Niyâzi Mısrî Hazretleri, Hazret-i Yûnus'un, "Bir serçenin kanadın kırk kanluya yükletdim, çifti dahi çekmedi şöyle kaldı kazını" beytini şerh ederken buyuruyorlar ki :
Bu beyt, tarîkat amelinin şerefini ve lüzûmunu bildirir. Ve sülûk ehlini sülûke tergîb beyânındadır. Ve dahi zâhiri tashihden bâtın tarafına ihtimâm ziyâde olması lâzım idüğün beyân ider. Zîrâ amelin zâhiri âsân bâtını ziyâde güç idüğün bildirir. İmdi kanlu ile yürümek, zâhir ameline misâldir ve kanat ile uçmak, bâtın ameline işâretdir. İmdi, bâtın ehlinin ameli, zâhirbîn olan ehl-i riyâya ziyâde ağır gelir. Zîrâ riyâ ameli âsândır. Her ne kadar çok olsa bahası azdır, saman gibi. Ammâ hulûs ile olan amel güçdür ve ağırdır. Her ne kadar az olursa da bahâsı ziyâdedir, altun gibi. Fikrü sâatin hayrun min ibâdeti sene. (Bir saat tefekkür bir sene ibâdetden hayırlıdır). Cezbetün min cezebâti'r-rahmân tüvâzî amelü'-s-sekaleyn. (Rahmân'ın cezbelerinden bir cezbe ins ü cinnin ameline denkdir).
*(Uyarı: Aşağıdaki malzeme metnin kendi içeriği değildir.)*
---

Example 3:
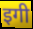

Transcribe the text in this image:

इगी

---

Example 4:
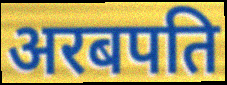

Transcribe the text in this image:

अरबपति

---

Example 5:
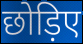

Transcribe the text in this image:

छोड़िए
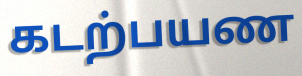
கடற்பயண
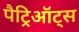
पैट्रिऑट्स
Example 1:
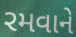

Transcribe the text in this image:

રમવાને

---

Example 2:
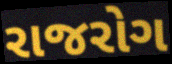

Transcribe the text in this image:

રાજરોગ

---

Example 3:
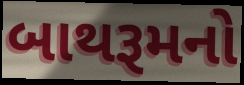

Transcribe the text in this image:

બાથરૂમનો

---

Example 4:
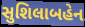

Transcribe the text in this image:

સુશિલાબહેન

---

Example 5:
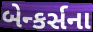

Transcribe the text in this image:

બેન્કર્સના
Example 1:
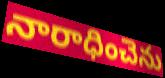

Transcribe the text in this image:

నారాధించెను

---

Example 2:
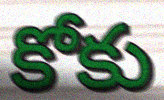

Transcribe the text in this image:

కోకు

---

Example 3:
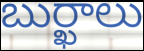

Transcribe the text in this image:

బుర్ఖాలు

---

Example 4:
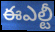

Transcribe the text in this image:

ఈఎల్టీ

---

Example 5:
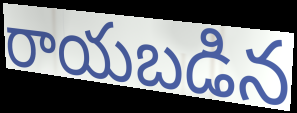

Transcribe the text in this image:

రాయబడిన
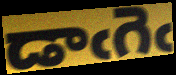
డాఁగెఁ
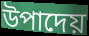
উপাদেয়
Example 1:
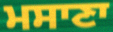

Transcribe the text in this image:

ਮਸਾਣਾ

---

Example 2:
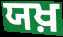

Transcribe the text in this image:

ਯਖ਼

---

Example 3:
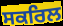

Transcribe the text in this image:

ਸਕਰਿਲ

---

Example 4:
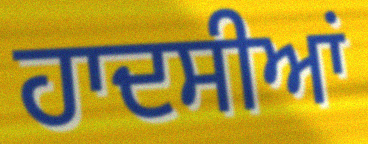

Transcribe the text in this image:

ਹਾਦਸੀਆਂ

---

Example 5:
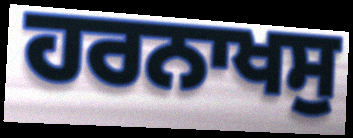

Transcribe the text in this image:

ਹਰਨਾਖਸੁ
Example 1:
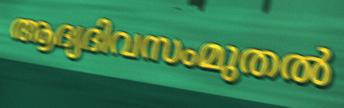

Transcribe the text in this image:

ആദ്യദിവസംമുതൽ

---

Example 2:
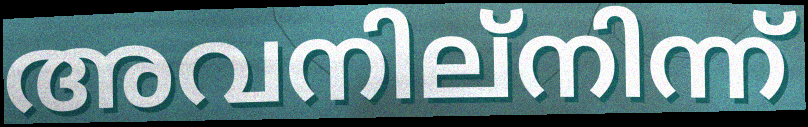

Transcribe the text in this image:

അവനില്നിന്ന്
Ve dahi bunlarda kanat vardır, kanlu ile gitmek gibi değildir. Zîrâ tarîkat ehlinin evvel ameli dünyâyı terk ve melekût âlemine uçmağa kanatdır ki murâd yakîn ile olan ameldir. Demişlerdir ki, "Lehüm ecnihatün yatîrûne bi gayrı rîşin ilâ melekûti rabbi'l-âlemîn". Yani ehlullahın kanatları vardır, tüyü yokdur. Zîrâ nûrdandır, melekût âlemine doğru uçarlar". Ol kanat bunlarda, terkleri sebebi ve telkîn-i meşâyih ve mâye-i Muhammedî ve usûl-i esmâya müdâvemet ve riyâzât-ı şer'iyye ile olur. Hâsıl-ı kelâm dimek olur ki, tarîkat ehlinin en ednâsının hulûsu ve sıdkı ve hüsn-i itikâdını kırk âbidin gönlü çekemez. Zîrâ bunlarda terk vardır. "Hubbü'd-dünyâ re'si küllü hatîetin, terki'd-dünyâ re'si külli ibâdetin" denilmişdir.
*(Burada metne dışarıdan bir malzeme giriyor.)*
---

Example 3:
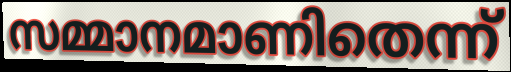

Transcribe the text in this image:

സമ്മാനമാണിതെന്ന്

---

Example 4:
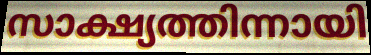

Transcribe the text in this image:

സാക്ഷ്യത്തിന്നായി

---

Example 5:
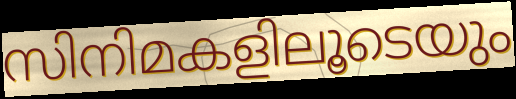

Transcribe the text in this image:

സിനിമകളിലൂടെയും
İmdi, bir kimse dese ki, "Ben bir inci kadar cevheri kırk kanluya yükletdim, çekemedi", murâdı anın kıymetidir. Hadd-i zâtında yüz altun ider bir cevheri, kırk elli kanluya yükletmek kâbildir. Bu temsil, ehl-i hâlin ednâ mertebesinde olanlar içindir. Zîrâ serçe kuşların zaîfidir, uzak sefer idemez. A'lâ mertebede olanlar, doğanlar ve şâhinler gibidir. Anlardan birinin ameli ve yakîni ve zevki, yüz bin âbidin yakînlerinden ve amellerinden ziyâdedir. Anların kanadını kanlu değil belki yer ve gök ve arş ve kürs çekemez. Vallahu a'lem bi's-savâb.